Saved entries
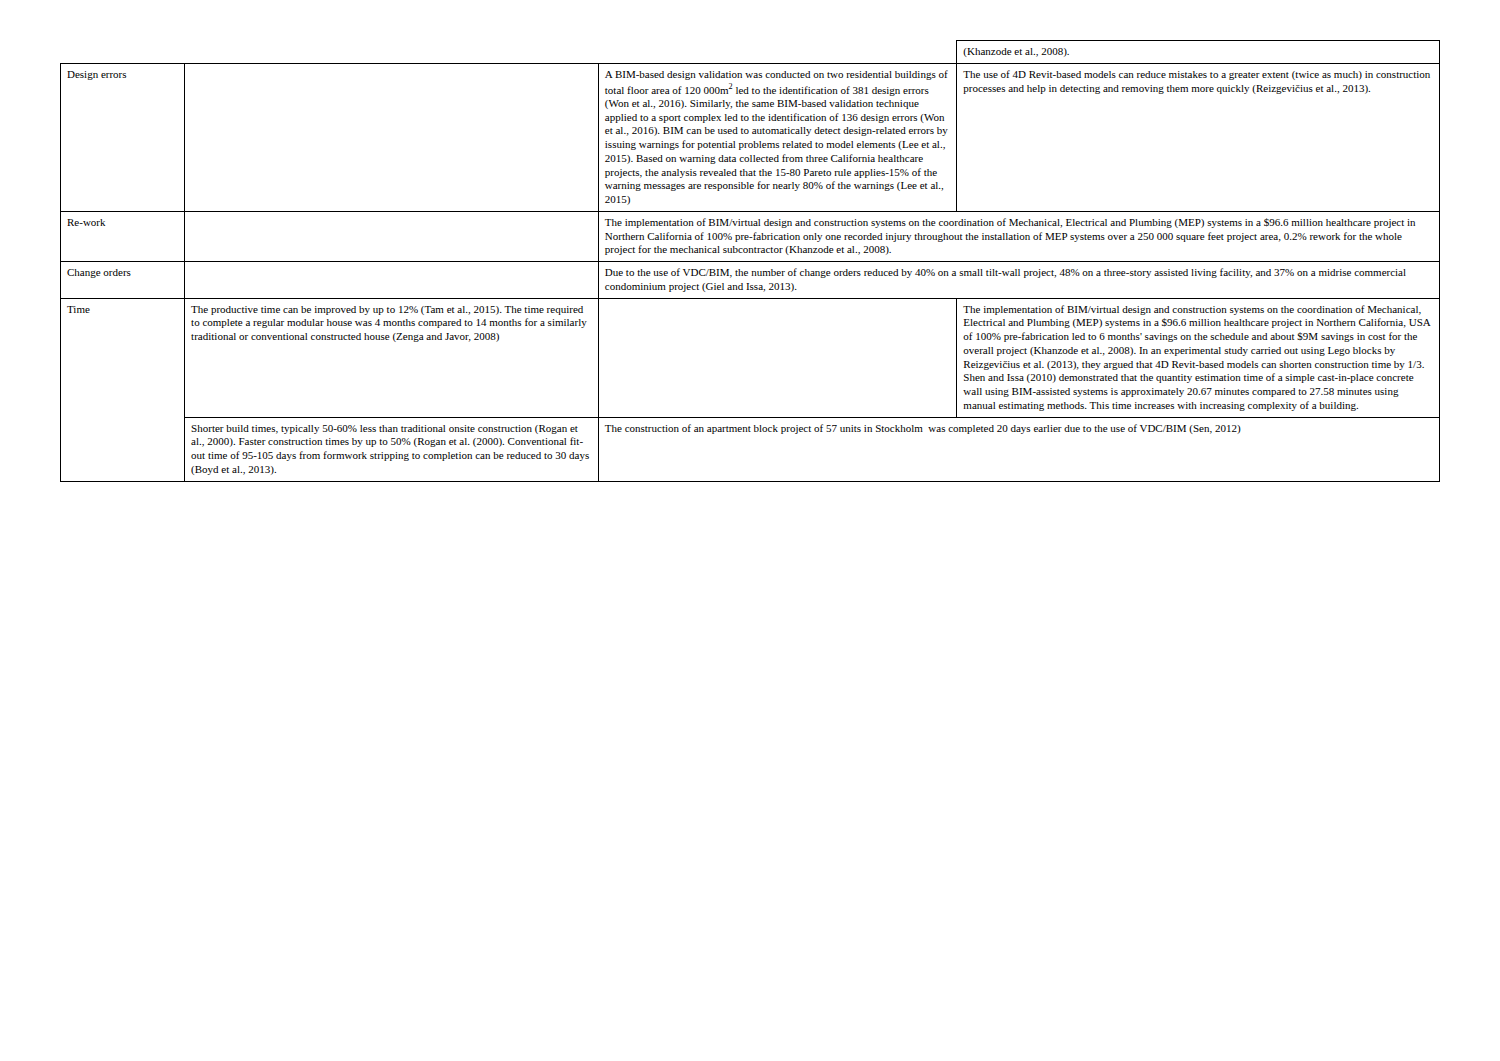| | | | (Khanzode et al., 2008). |
| Design errors | | A BIM-based design validation was conducted on two residential buildings of total floor area of 120 000m 2 led to the identification of 381 design errors (Won et al., 2016). Similarly, the same BIM-based validation technique applied to a sport complex led to the identification of 136 design errors (Won et al., 2016). BIM can be used to automatically detect design-related errors by issuing warnings for potential problems related to model elements (Lee et al., 2015). Based on warning data collected from three California healthcare projects, the analysis revealed that the 15-80 Pareto rule applies-15% of the warning messages are responsible for nearly 80% of the warnings (Lee et al., 2015) | The use of 4D Revit-based models can reduce mistakes to a greater extent (twice as much) in construction processes and help in detecting and removing them more quickly (Reizgevičius et al., 2013). |
| Re-work | | The implementation of BIM/virtual design and construction systems on the coordination of Mechanical, Electrical and Plumbing (MEP) systems in a $96.6 million healthcare project in Northern California of 100% pre-fabrication only one recorded injury throughout the installation of MEP systems over a 250 000 square feet project area, 0.2% rework for the whole project for the mechanical subcontractor (Khanzode et al., 2008). |
| Change orders | | Due to the use of VDC/BIM, the number of change orders reduced by 40% on a small tilt-wall project, 48% on a three-story assisted living facility, and 37% on a midrise commercial condominium project (Giel and Issa, 2013). |
| Time | The productive time can be improved by up to 12% (Tam et al., 2015). The time required to complete a regular modular house was 4 months compared to 14 months for a similarly traditional or conventional constructed house (Zenga and Javor, 2008) | | The implementation of BIM/virtual design and construction systems on the coordination of Mechanical, Electrical and Plumbing (MEP) systems in a $96.6 million healthcare project in Northern California, USA of 100% pre-fabrication led to 6 months' savings on the schedule and about $9M savings in cost for the overall project (Khanzode et al., 2008). In an experimental study carried out using Lego blocks by Reizgevičius et al. (2013), they argued that 4D Revit-based models can shorten construction time by 1/3. Shen and Issa (2010) demonstrated that the quantity estimation time of a simple cast-in-place concrete wall using BIM-assisted systems is approximately 20.67 minutes compared to 27.58 minutes using manual estimating methods. This time increases with increasing complexity of a building. |
| Shorter build times, typically 50-60% less than traditional onsite construction (Rogan et al., 2000). Faster construction times by up to 50% (Rogan et al. (2000). Conventional fit-out time of 95-105 days from formwork stripping to completion can be reduced to 30 days (Boyd et al., 2013). | The construction of an apartment block project of 57 units in Stockholm was completed 20 days earlier due to the use of VDC/BIM (Sen, 2012) |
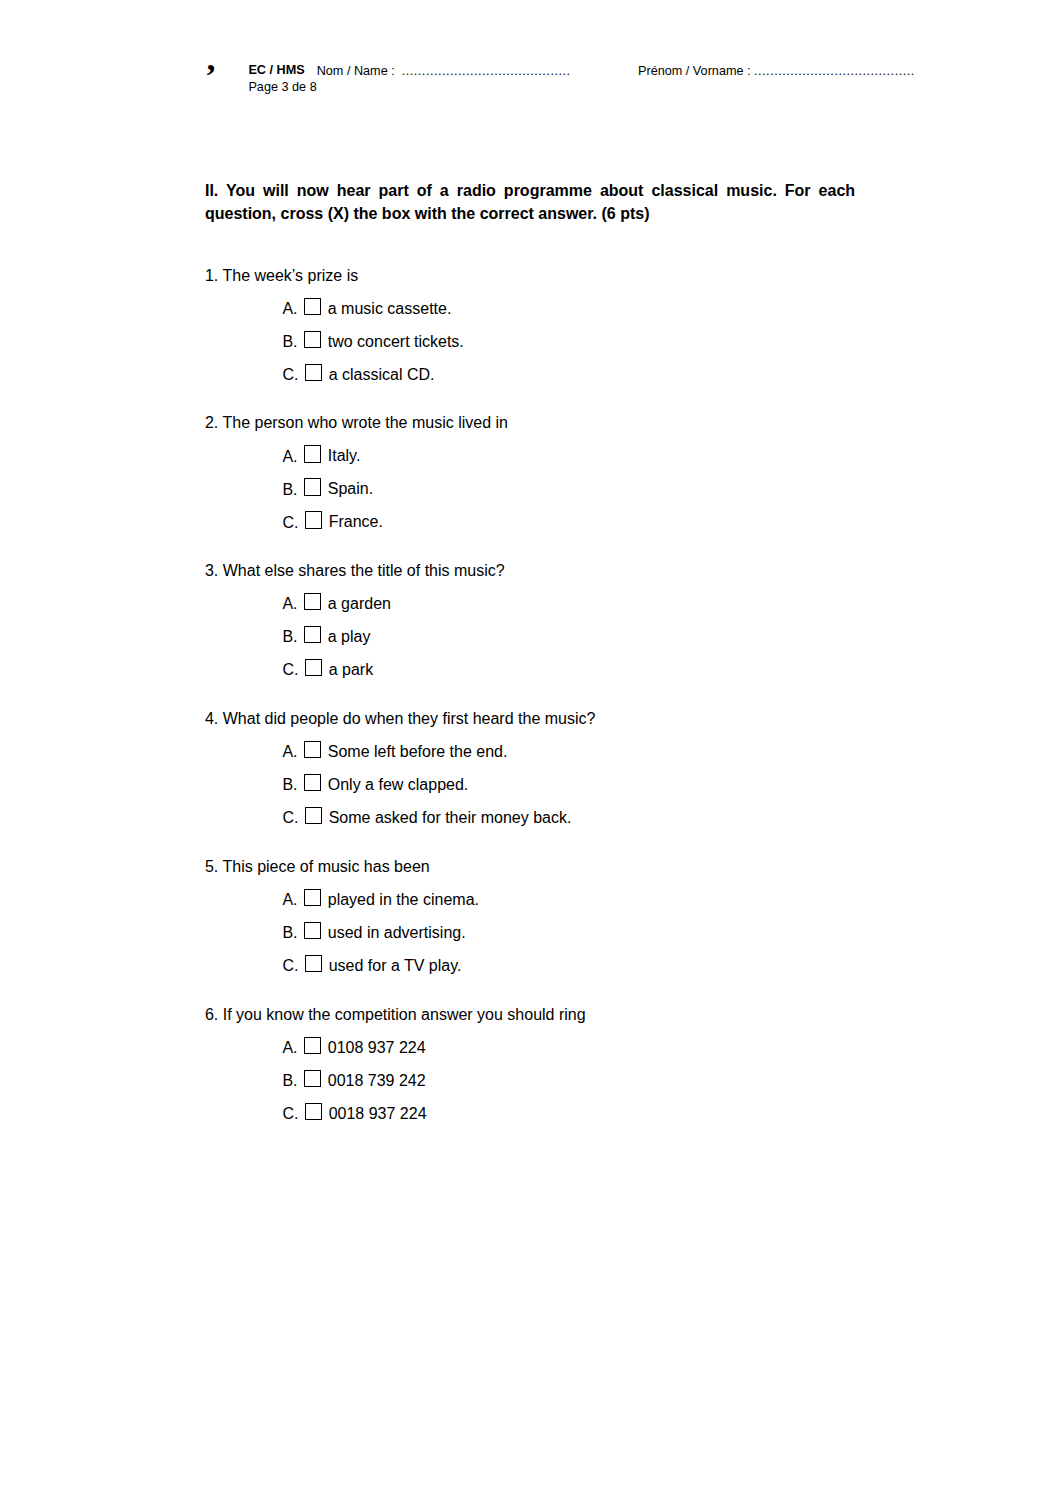’
EC / HMS
Page 3 de 8
Nom / Name : .......................................... Prénom / Vorname : ........................................
II. You will now hear part of a radio programme about classical music. For each question, cross (X) the box with the correct answer. (6 pts)
The week’s prize is
a music cassette.
two concert tickets.
a classical CD.
The person who wrote the music lived in
Italy.
Spain.
France.
What else shares the title of this music?
a garden
a play
a park
What did people do when they first heard the music?
Some left before the end.
Only a few clapped.
Some asked for their money back.
This piece of music has been
played in the cinema.
used in advertising.
used for a TV play.
If you know the competition answer you should ring
0108 937 224
0018 739 242
0018 937 224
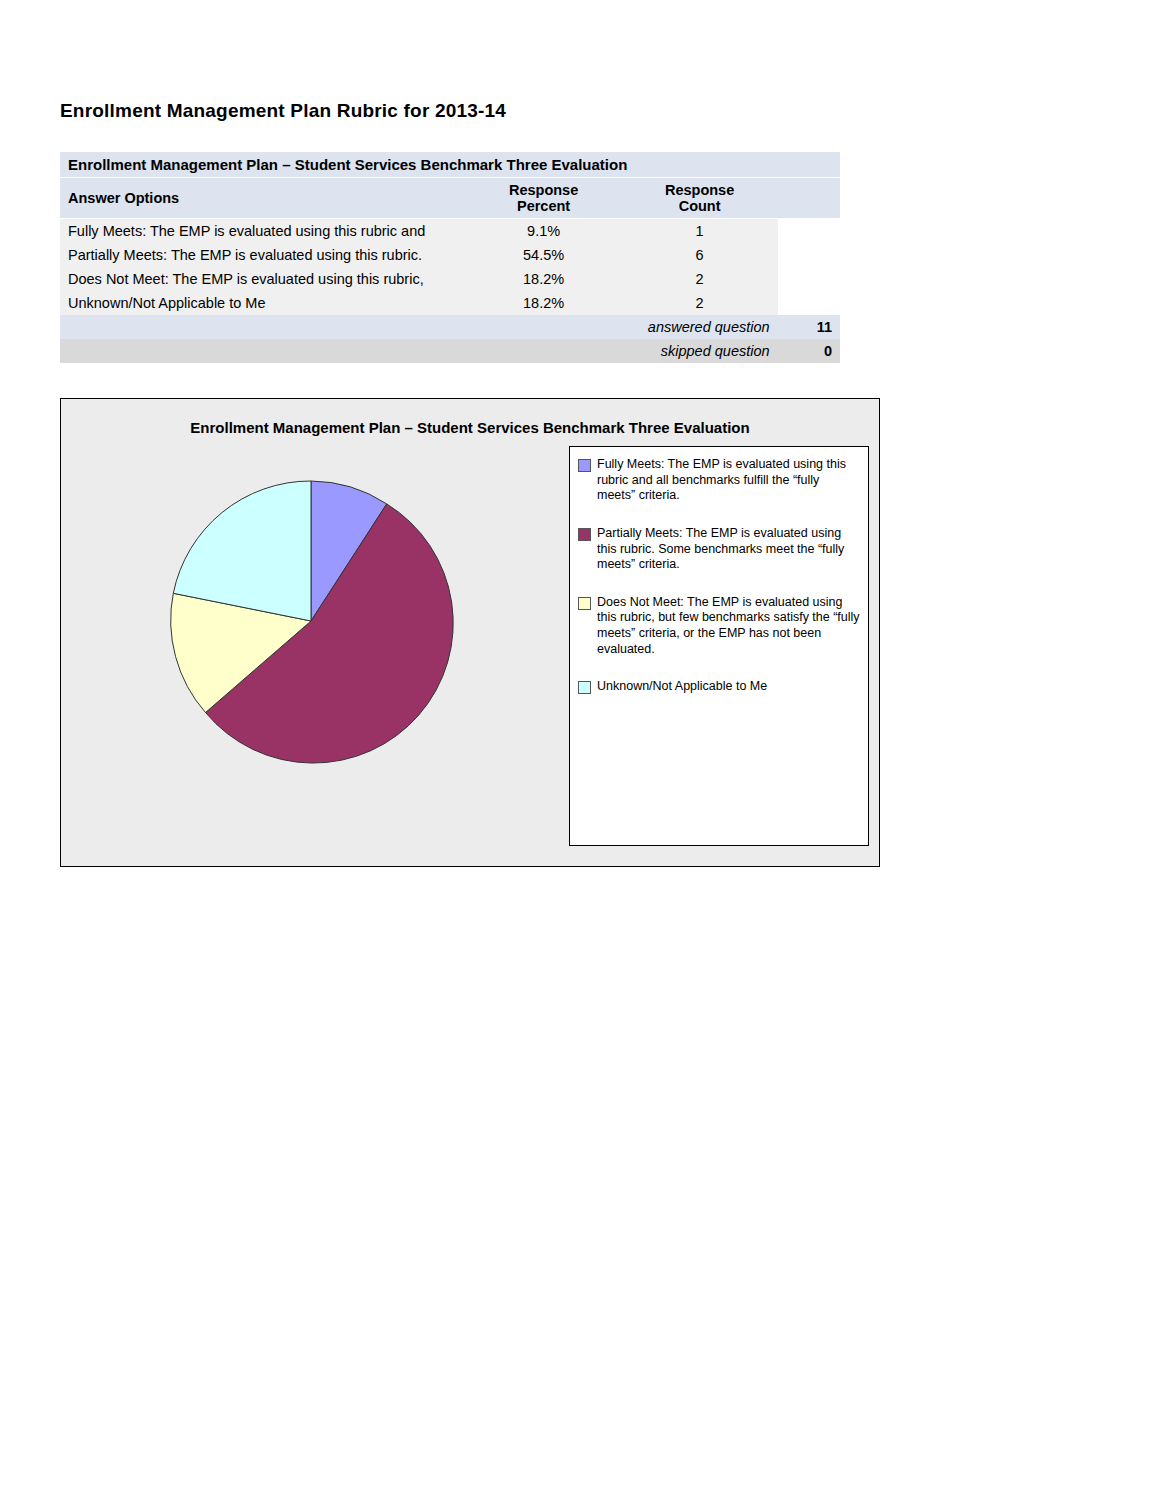Enrollment Management Plan Rubric for 2013-14
| Enrollment Management Plan – Student Services Benchmark Three Evaluation |
| --- |
| Answer Options | Response Percent | Response Count | |
| Fully Meets: The EMP is evaluated using this rubric and | 9.1% | 1 | |
| Partially Meets: The EMP is evaluated using this rubric. | 54.5% | 6 | |
| Does Not Meet: The EMP is evaluated using this rubric, | 18.2% | 2 | |
| Unknown/Not Applicable to Me | 18.2% | 2 | |
| answered question | 11 |
| skipped question | 0 |
Enrollment Management Plan – Student Services Benchmark Three Evaluation
Pie chart: center (150,165) radius 140. Start at 12 o'clock, clockwise. Slices: 9.1% (32.76deg), 54.5% (196.2deg), 18.2% (65.52deg), 18.2% (65.52deg)
Fully Meets: The EMP is evaluated using this rubric and all benchmarks fulfill the “fully meets” criteria.
Partially Meets: The EMP is evaluated using this rubric. Some benchmarks meet the “fully meets” criteria.
Does Not Meet: The EMP is evaluated using this rubric, but few benchmarks satisfy the “fully meets” criteria, or the EMP has not been evaluated.
Unknown/Not Applicable to Me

■ Your assignment ■
Copy out every line of the entries where the string "What" shows up.

■ Exercise answer ■
What else shares the title of this music?
What did people do when they first heard the music?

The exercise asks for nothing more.